Short-answer chart tasks:
--
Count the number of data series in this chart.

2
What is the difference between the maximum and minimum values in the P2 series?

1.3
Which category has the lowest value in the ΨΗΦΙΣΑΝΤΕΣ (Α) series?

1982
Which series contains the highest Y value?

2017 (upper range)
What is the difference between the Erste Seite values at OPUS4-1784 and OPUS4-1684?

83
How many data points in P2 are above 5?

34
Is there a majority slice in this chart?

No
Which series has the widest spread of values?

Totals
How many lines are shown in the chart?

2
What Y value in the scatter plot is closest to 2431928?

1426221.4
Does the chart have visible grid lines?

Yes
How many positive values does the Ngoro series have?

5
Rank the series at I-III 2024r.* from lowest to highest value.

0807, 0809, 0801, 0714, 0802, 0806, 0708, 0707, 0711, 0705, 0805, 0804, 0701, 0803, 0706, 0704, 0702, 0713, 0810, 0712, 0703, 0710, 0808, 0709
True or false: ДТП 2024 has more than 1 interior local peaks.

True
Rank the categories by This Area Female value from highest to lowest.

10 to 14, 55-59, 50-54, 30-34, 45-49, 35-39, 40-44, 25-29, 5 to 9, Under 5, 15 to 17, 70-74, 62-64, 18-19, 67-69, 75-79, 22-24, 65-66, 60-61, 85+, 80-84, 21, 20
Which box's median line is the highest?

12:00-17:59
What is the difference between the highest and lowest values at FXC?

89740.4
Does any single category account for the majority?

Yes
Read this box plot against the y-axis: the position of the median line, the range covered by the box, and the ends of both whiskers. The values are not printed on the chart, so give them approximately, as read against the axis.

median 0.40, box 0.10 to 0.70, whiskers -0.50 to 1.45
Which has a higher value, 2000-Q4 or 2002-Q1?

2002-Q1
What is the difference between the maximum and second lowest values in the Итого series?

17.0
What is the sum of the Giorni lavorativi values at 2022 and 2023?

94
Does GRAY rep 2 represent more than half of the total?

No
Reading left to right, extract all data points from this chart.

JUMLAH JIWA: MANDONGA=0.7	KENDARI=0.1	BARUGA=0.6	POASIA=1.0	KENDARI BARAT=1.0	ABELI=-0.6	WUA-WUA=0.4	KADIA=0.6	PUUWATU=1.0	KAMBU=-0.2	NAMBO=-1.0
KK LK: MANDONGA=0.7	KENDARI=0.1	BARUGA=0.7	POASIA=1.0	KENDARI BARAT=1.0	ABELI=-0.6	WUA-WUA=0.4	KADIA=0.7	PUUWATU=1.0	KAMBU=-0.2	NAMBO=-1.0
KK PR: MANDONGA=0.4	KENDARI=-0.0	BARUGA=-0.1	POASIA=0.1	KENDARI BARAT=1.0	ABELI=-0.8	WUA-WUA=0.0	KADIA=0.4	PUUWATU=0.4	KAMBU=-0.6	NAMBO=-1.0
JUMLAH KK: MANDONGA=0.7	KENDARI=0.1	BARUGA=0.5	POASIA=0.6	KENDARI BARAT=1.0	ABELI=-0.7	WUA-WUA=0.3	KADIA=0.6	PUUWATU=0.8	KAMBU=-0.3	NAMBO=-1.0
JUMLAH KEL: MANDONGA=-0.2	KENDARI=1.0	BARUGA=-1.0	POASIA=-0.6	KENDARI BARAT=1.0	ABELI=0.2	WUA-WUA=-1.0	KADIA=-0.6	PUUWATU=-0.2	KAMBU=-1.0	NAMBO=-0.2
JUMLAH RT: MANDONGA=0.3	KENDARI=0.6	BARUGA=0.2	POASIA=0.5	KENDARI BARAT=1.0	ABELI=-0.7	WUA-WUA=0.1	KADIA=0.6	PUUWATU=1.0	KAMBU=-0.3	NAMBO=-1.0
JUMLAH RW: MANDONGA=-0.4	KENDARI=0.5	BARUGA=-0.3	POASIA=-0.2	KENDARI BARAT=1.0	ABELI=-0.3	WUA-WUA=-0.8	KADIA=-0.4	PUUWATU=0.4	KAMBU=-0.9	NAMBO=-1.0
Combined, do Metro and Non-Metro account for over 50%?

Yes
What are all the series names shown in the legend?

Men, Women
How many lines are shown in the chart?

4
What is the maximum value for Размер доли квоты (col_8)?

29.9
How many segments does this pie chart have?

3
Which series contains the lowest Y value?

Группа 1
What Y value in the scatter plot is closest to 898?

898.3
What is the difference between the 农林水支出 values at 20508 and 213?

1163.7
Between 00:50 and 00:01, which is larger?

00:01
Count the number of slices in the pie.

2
--
Prompt: Collect every line of the entries above that contains the word "scatter". Case counts.

Output of the exercise:
What Y value in the scatter plot is closest to 2431928?
What Y value in the scatter plot is closest to 898?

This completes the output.